Li um livro que não quero largar. Vou metê-lo na mala e andar na companhia de Apronenia Avitia; chamá-la para falar comigo quando me sentir sozinha.
Às vezes um livro na mão desdobra-se - é o registo minimal de uma mulher que passou dos cinquenta; é um retrato parcial da Roma do século IV; é a descrição total de uma pessoa num mínimo de palavras; é o dissolver da personagem em mim, e do tempo entre nós.
Há um movimento no tempo de cada vez que se lê relatos de um passado longínquo tão bem escritos no presente; as fronteiras esbatem-se (lembro o Memórias de Adriano).

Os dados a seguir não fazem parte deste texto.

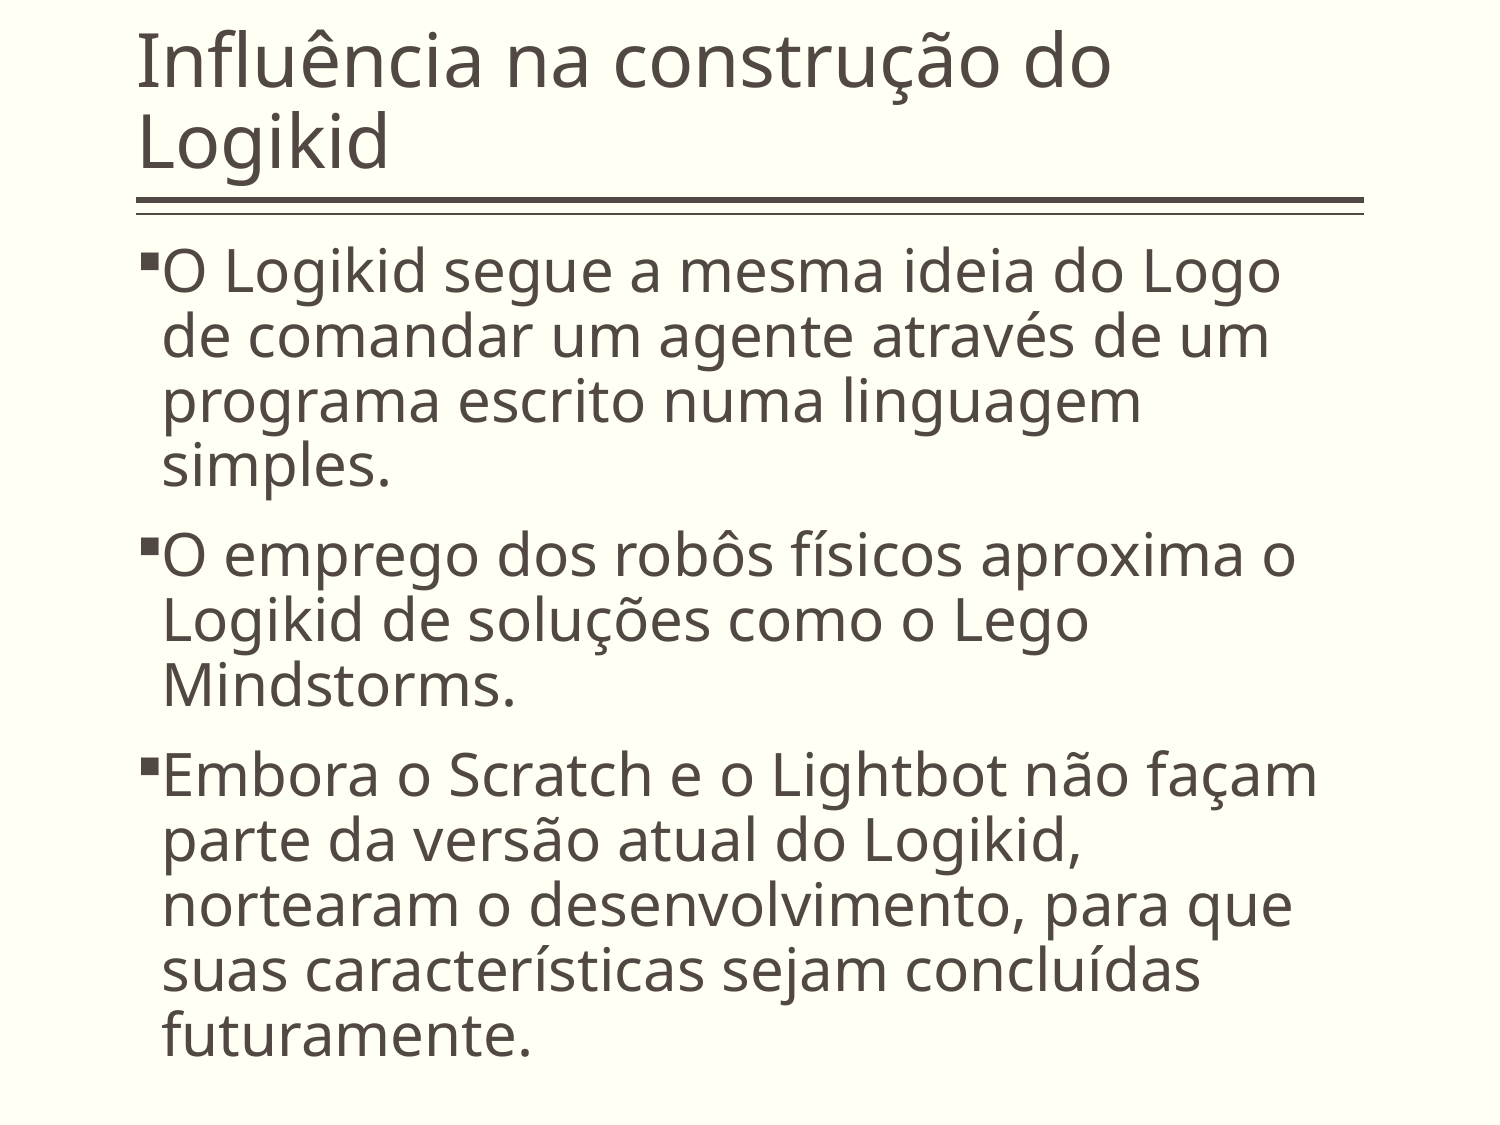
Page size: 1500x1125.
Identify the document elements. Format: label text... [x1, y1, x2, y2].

title Influência na construção do Logikid [135, 12, 1364, 193]
list O Logikid segue a mesma ideia do Logo de comandar um agente através de um programa escrito numa linguagem simples. O emprego dos robôs físicos aproxima o Logikid de soluções como o Lego Mindstorms. Embora o Scratch e o Lightbot não façam parte da versão atual do Logikid, nortearam o desenvolvimento, para que suas características sejam concluídas futuramente. [135, 232, 1364, 1081]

Lia-o no autocarro, e quando levantei os olhos das páginas, as pessoas lá fora na rua eram o eco daquelas no papel; outras roupas, outro cenário, mas as pessoas... emanações do passado, espécie de fantasmas.
Se não é a tal magia, o que será?
E quanto a Apronenia... vou mandar a humildade às urtigas - Apronenia sou eu.
A mulher que não escreve a história do tempo em que vive, mas apenas a sua (será que intui que essa é a perene, e a outra tão-só transitória?).
LXXIII. Objectos conservados do passado
Com P. Saufeius, contámos os objectos que tínhamos conservado do passado e cuja visão nos comovia.
Um pedaço de pano amarelo, do amarelo que se extrai das folhas de camomila.
Duas tábuas de Q. Alcimius onde nem três palavras havia.
O carro de duas rodas em restauro.
Um pião infantil de um azul tão desbotado que já está quase branco.
As unhas e o cabelo de Papianilha.
Publius diz:
- O único objecto do passado é cada noite em que brilha a lua cheia, e o chão seco, sem sombra de um vestígio.